Minister for myths – left high and dry on water arguments

The debate over logging water catchments has been won hands down by environmental arguments, but Minister Thwaites refuses to accept the science.

Below are his bizarre arguments and the responses from Sarah Rees from the Central Highlands Alliance, who’s been tracking this issue for years.

John Thwaites – Only 0.02% of Melbourne’s catchments are logged each year.

Sarah Rees – Over the last 30 years, one third of the catchment has been logged. But more importantly, logging has been concentrated in the high rainfall part of the catchment, where the tall ash forests grow and where 70% of the rain falls. Thwaites is using measurements based on 1960’s rainfall levels. The 60s were one of the wettest decades in the last 100 years. We are now in the driest decade on record. Logging in a high rainfall period has less water impacts than during drought.
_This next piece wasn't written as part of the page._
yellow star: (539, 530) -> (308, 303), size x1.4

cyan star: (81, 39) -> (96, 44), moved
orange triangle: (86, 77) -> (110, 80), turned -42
JT – We know young trees suck up more water, we are now recalculating the effect of this.

SR – They already have 50 years worth of studies on this topic to prove that logging dries out water catchments. The ‘science’ that this government uses to justify logging has been wrong for a decade.

JT – I am satisfied that the amount of water lost due to logging is modest.

SR – ‘Modest’ might be correct when catchment dams are 80% full, during a high rainfall era 40 years ago. The term ‘high risk’ is more correct during our current conditions when dams are only 18% full, as there is so little runoff to make it to our dams.

JT – There is dispute over the effect of logging in catchments, but I believe the balance is right.

SR – The financial ‘balance’ sees $1.8 million in royalties go to the government for allowing logging of the Thomson while it loses $20 million worth of water due to that logging.

The ecological ‘balance’ sees species being tipped over the edge – “we are now experiencing localised extinctions of flagship species in the Thomson” – DSE 2007.

Maybe he means that the 20 billion litres of clean water lost through logging is balanced by taking 21 billion litres from the Tarago Dam each year (after spending $60 million to make it potable).

In 2002/3 the evidence of water loss due to logging in Melbourne’s water catchment was indisputable. Since then around 750 hectares of high rainfall forest has been logged and around 80,000 million litres of water lost. In response, our environment minister has decided to do more studies that will take more than five years.

John Thwaites made these statements at a public forum held by Labor (Bob Stensholt & Anna Burke) in Ashburton on “Climate Change and Water” 16th May ‘07.